A selection of recent books shaping debates on economics, politics, and social life at large.
A Sixth of Humanity: Independent India’s Development Odyssey

By: Devesh Kapur, Arvind Subramanian
Published: October 2025
Kapur and Subramanian offer a sweeping, 75-year account of India’s economic evolution that resists neat or one-dimensional explanations. They portray India’s path as unusual and early-starting, shaped by democratic institutions and a deeply diverse social landscape. Their measured assessment highlights India’s democratic durability and the dynamism of its services sector, while confronting the enduring obstacles in manufacturing, welfare delivery, and infrastructure. The book delivers a nuanced, evidence-rich portrait of India’s economic trajectory.

The Great Global Transformation: The United States, China, and the Remaking of the World Economic Order
By: Branko Milanović
Published: June 2025
Branko Milanović offers a wide-angle view of a global system undergoing dramatic change. He argues that the neoliberal globalisation that followed the Cold War is coming apart, giving way to trade blocs, tariff disputes, and resurgent nationalist politics in place of expansive multilateral cooperation. The rise of Asia sits at the heart of this shift: fast-growing economies are generating a new worldwide middle class even as inequality and political frustration intensify. Blending historical narrative, empirical evidence, and economic theory, the book explains the emergence of a multipolar world and the revival of nationalism.

Chip Wars: NVIDIA vs. the World – AI, GPUs, and the Future of Computing
By: Logan Cresthaven
Published: September 2025
Logan Cresthaven traces the evolution of modern computing through NVIDIA’s rise to dominance in GPUs. Spanning from the earliest microchips to today’s so-called “trillion-dollar race,” he explains how graphics processors emerged as central to the development of AI. His central claim is that semiconductors have become a primary source of economic and strategic leverage, and the control of chips increasingly shapes global power. What appear as “chip wars,” Cresthaven contends, are ultimately struggles over technological leadership and geopolitical dominance.

The Scaling Era: An Oral History of AI, 2019–2025
By: Dwarkesh Patel, Gavin Leech
Published: October 2025
Patel and Leech frame the book as a spoken-history archive distilled from Dwarkesh Patel’s podcast and more than 100 hours of conversations with leading AI figures such as Amodei, Hassabis, Sutskever, Yudkowsky, and Zuckerberg.
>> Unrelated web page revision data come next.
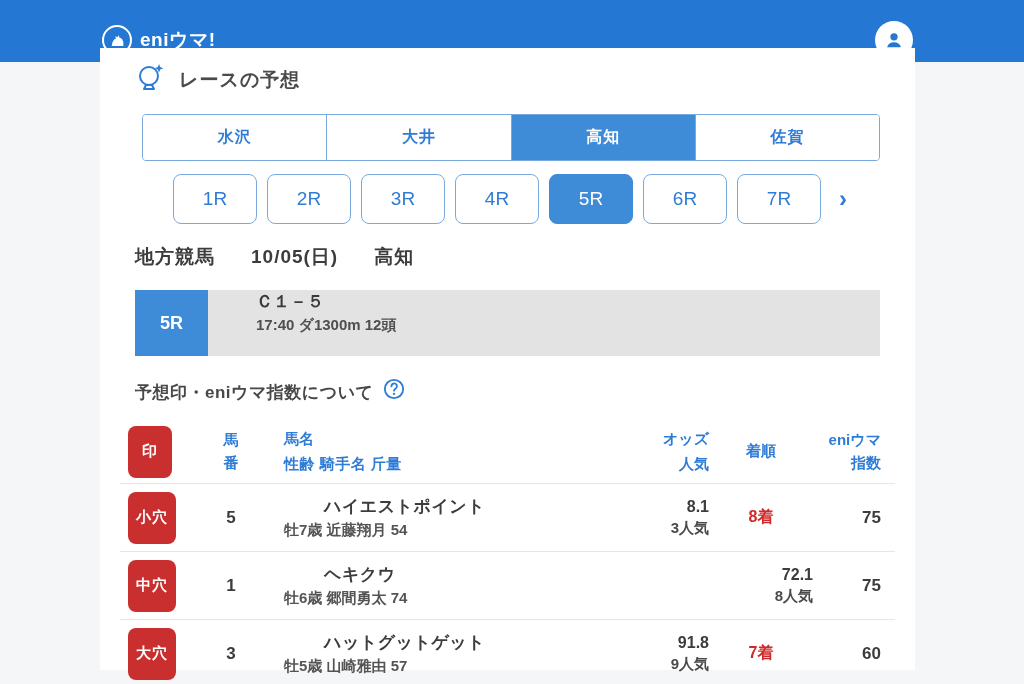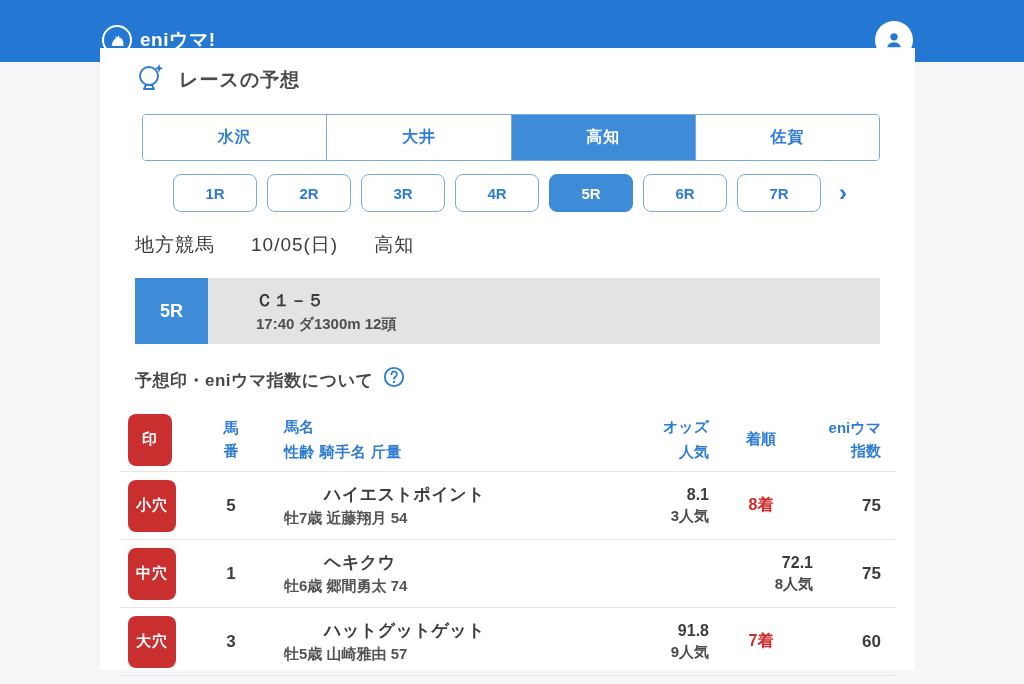--- a/index.html
+++ b/index.html
@@ -35,31 +35,31 @@
 
   
   .track-tabs{display:flex;border:1px solid var(--border-blue);border-radius:4px;overflow:hidden;height:47px;margin-bottom:13px;margin-left:7px;}
   .track-tab{flex:1;display:flex;align-items:center;justify-content:center;font-size:16px;font-weight:bold;color:var(--blue-text);background:#fff;border-left:1px solid var(--border-blue);cursor:pointer;letter-spacing:1px;}
   .track-tab:first-child{border-left:none;}
   .track-tab.sel{background:var(--accent);color:#fff;}
 
   
   .race-row{display:flex;align-items:center;margin:0 0 20px 38px;}
   .race-tabs{display:flex;gap:10px;}
-  .race-tab{width:84px;height:38px;border:1px solid var(--border-blue);border-radius:8px;display:flex;align-items:center;justify-content:center;font-size:15px;font-weight:bold;color:var(--blue-text);background:#fff;cursor:pointer;}
+  .race-tab{width:84px;height:50px;border:1px solid var(--border-blue);border-radius:8px;display:flex;align-items:center;justify-content:center;font-size:19px;font-weight:normal;color:var(--blue-text);background:#fff;cursor:pointer;}
   .race-tab.sel{background:var(--accent);color:#fff;border-color:var(--accent);}
   .race-next{margin-left:18px;color:var(--blue-text);font-size:24px;font-weight:bold;cursor:pointer;line-height:1;}
 
   
-  .date-line{display:flex;gap:36px;font-size:19px;font-weight:normal;color:var(--dark);margin:8px 0 20px 0;letter-spacing:1px;}
+  .date-line{display:flex;gap:36px;font-size:19px;font-weight:bold;color:var(--dark);margin:8px 0 20px 0;letter-spacing:1px;}
 
   
   .banner{display:flex;height:66px;margin-bottom:22px;}
   .banner-race{width:73px;background:var(--accent);color:#fff;font-size:18px;font-weight:bold;display:flex;align-items:center;justify-content:center;}
-  .banner-body{flex:1;background:var(--banner-gray);display:flex;flex-direction:column;justify-content:center;padding-left:48px;gap:3px;}
+  .banner-body{flex:1;background:var(--banner-gray);display:flex;flex-direction:column;padding-left:48px;gap:3px;}
   .banner-class{font-size:17px;font-weight:bold;color:#3a3a3a;}
   .banner-info{font-size:15px;font-weight:bold;color:#4f4f4f;}
 
   
   .section-title-row{display:flex;align-items:flex-end;gap:10px;margin:0 0 16px 0;}
   .section-title{font-size:17px;font-weight:bold;color:#484848;letter-spacing:.5px;}
 
   
   .table{margin:0 -15px;}
   .trow{display:flex;align-items:center;border-bottom:1px solid var(--row-border);padding:0 8px;}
A recurring theme is the dominance of scale: advances in AI are portrayed as being driven largely by ever-larger datasets, models, and compute, in line with Sutton’s “bitter lesson.” Rather than advancing a single overarching claim, the book assembles a collage of perspectives on topics ranging from safety and economic impact to the timing of AGI.
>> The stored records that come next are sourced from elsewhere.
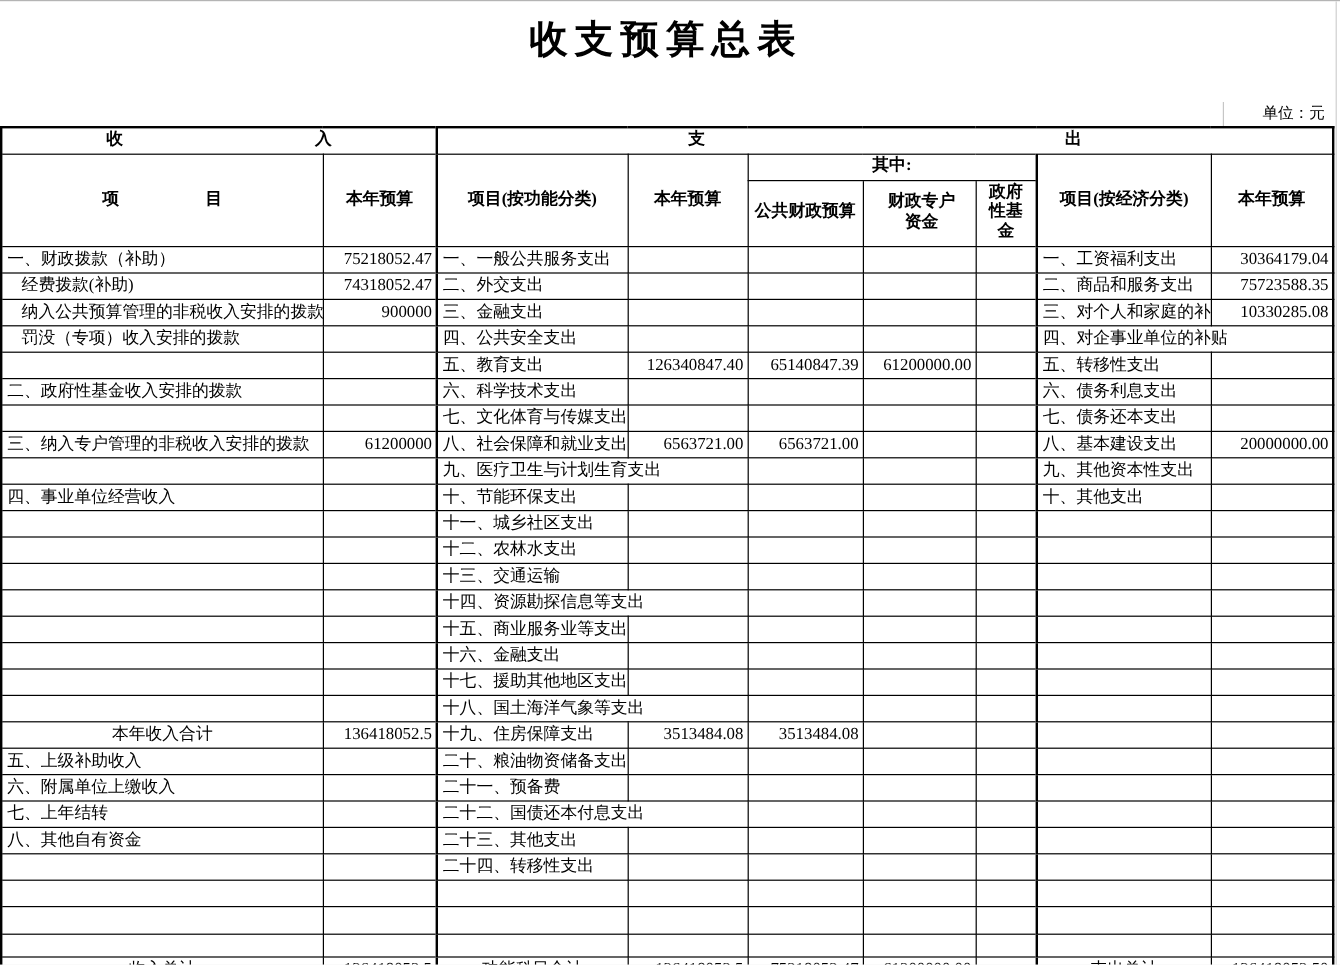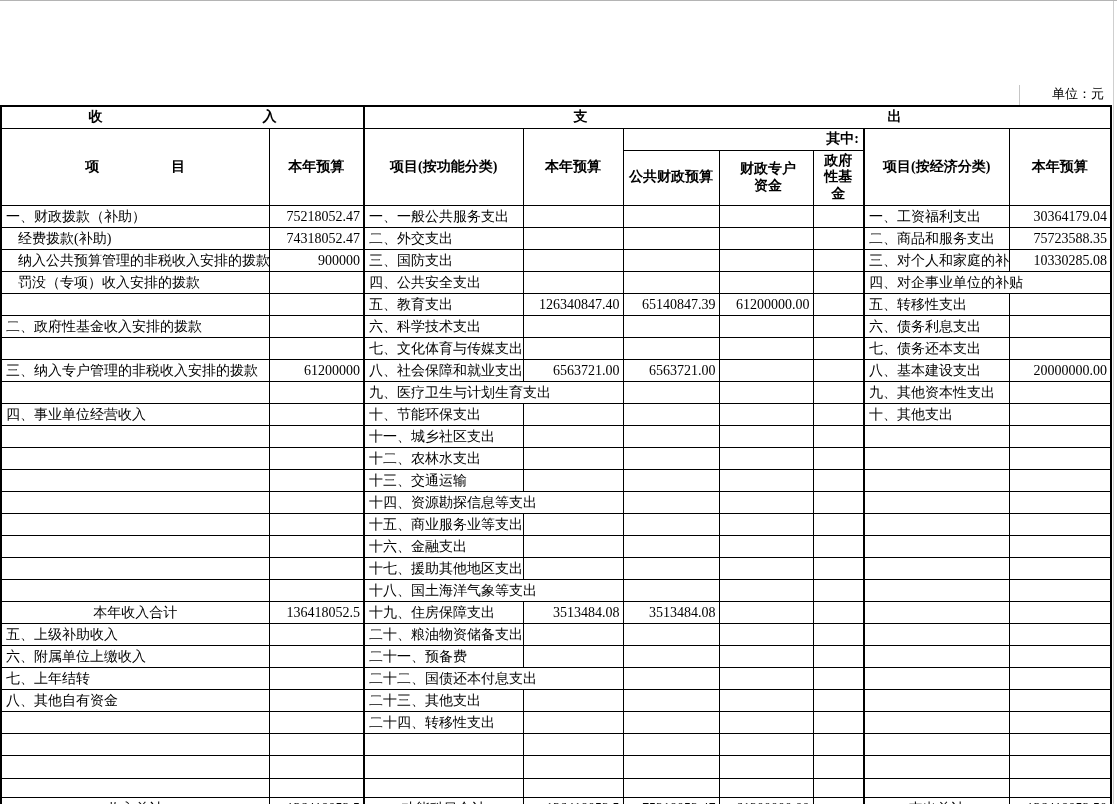--- a/index.html
+++ b/index.html
@@ -39,34 +39,35 @@
     font-size:14px;font-weight:normal;color:#000;
     padding:0 3px 2px 4px;vertical-align:bottom;line-height:1.15;
   }
   th{font-weight:bold;text-align:center;vertical-align:middle;padding:2px 4px;}
   tr{height:22px;}
   tr.h-sub{height:35px;}
   .spread{display:flex;justify-content:center;align-items:center;}
   .gap-income{column-gap:160px;}
   .gap-expense{column-gap:300px;}
   .gap-item{column-gap:72px;}
-  .among{text-align:right;vertical-align:bottom;}
+  .among{text-align:center;vertical-align:bottom;}
   .wrap{white-space:normal;line-height:1.2;}
   .pad10{padding-left:14px;padding-right:10px;margin-left:48px;}
   td.lbl{text-align:left;}
   td.num{text-align:right;}
   td.ctr{text-align:center;padding-left:0;padding-right:0;font-family:Liberation Mono, monospace;}
   td.ind{padding-left:16px;}
   .div-l{border-left:2px solid #000;}
 </style>
 </head>
 <body>
 
 <div class="page">
 
+  <div class="title">收支预算总表</div>
 
 
   <div class="info-row-2">
     <span class="unit-cell">单位：元</span>
   </div>
 
   <div class="right-edge"></div>
 
   <table class="budget">
     <colgroup>
@@ -134,21 +135,21 @@
           <td class="num"></td>
           <td class="num"></td>
           <td class="num"></td>
           <td class="num"></td>
           <td class="lbl div-l">二、商品和服务支出</td>
           <td class="num">75723588.35</td>
         </tr>
         <tr>
           <td class="lbl ind">纳入公共预算管理的非税收入安排的拨款</td>
           <td class="num">900000</td>
-          <td class="lbl div-l">三、国防支出</td>
+          <td class="lbl div-l">三、金融支出</td>
           <td class="num"></td>
           <td class="num"></td>
           <td class="num"></td>
           <td class="num"></td>
           <td class="lbl div-l">三、对个人和家庭的补助</td>
           <td class="num">10330285.08</td>
         </tr>
         <tr>
           <td class="lbl ind">罚没（专项）收入安排的拨款</td>
           <td class="num"></td>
The Eye of the Master: A Social History of Artificial Intelligence
By: Matteo Pasquinelli
Published: October 2023
Matteo Pasquinelli presents a politically charged genealogy of AI rooted in Marxist theory, contending that machine “intelligence” emerges from collective labour rather than attempts to replicate the human mind. He follows AI’s development through the history of industrial machinery and surveillance systems, arguing that algorithms mirror how work is organised, from Babbage’s mechanical designs to contemporary neural networks, instead of reproducing cognition itself. For Pasquinelli, claims about autonomous machines obscure the reality that AI represents labour automation on a massive scale.